За стеной кашлял туберкулезник, который никак не хотел становиться восемьдесят девятым.
Я все чаще хожу к ним. Может быть, потому, что в коридоре на минутку задерживаюсь перед той дверью. Ничего не могу с собой поделать. Когда поднимаюсь по влажным обшарпанным ступеням и вижу стены, покрытые темными пятнами сырости, сердце мое начинает биться быстрее. Потом я останавливаюсь перед той дверью и слушаю детский визг и ругань новых жильцов. Их там очень много, чуть ли не десять человек. Это заметно уже по тому, что уборная в конце коридора теперь постоянно занята, и Катица с Гретицей жалуются. Сколько людей живет теперь в этой квартире, где раньше были только мы вдвоем и было так тихо, что каждое слово звенело в стенах. Снег таял на карнизах, и был слышен шум журчащей в желобах воды.
Долго туберкулезник будет сухо покашливать за стеной, и тем не менее он переживет многих из тех, кто в году 1938-м хотел записать его в восемьдесят девятые. Все эти годы он будет слушать шум, смех, громкие возгласы, шипение граммофона, залпы откупориваемых бутылок за стеной. Он будет слушать бесконечные разговоры об отутюженных галифе, шорохи и шепоты и скрип постелей в минуты постыдного прелюбодейства, пока последний немец не покинет дома. И только когда на его место явится первый боец в форме Югославской народно-освободительной армии, праведный гнев туберкулезника вырвется наружу. Тихим майским вечером он выскочит на галерею и начнет орать в спину Гретицы, выливающей помои в земляной желоб. Все двери распахнутся, и галерея загудит от множества человеческих голосов. Во двор выбежит Грудновка и ударит Гретицу с такой силой, что помои выплеснутся на шелковую юбку, а от следующего удара Гретица, перелетев через лохань, шлепнется в помои.

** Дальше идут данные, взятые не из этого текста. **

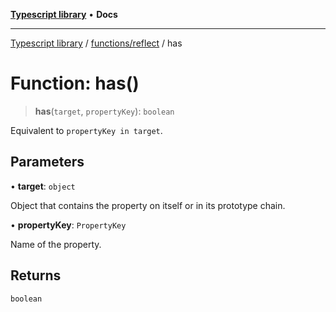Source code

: [**Typescript library**](../../../index.md) • **Docs**

***

[Typescript library](../../../modules.md) / [functions/reflect](../index.md) / has

# Function: has()

> **has**(`target`, `propertyKey`): `boolean`

Equivalent to `propertyKey in target`.

## Parameters

• **target**: `object`

Object that contains the property on itself or in its prototype chain.

• **propertyKey**: `PropertyKey`

Name of the property.

## Returns

`boolean`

— Курва швабская, подстилка немецкая! — завопит Грудновка, и со всех сторон так страшно завизжит, заревет, затопает толпа, что у Гретицы похолодеет в жилах кровь. Грудновка попытается схватить ее за волосы, но Гретица изо всей силы пихнет ее в живот. Тогда сверху прибегут двое мужчин и схватят ее за руки.
Туберкулезник, задыхаясь от кашля, будет орать с галереи:
— Сюда ее, сюда, курву гестаповскую!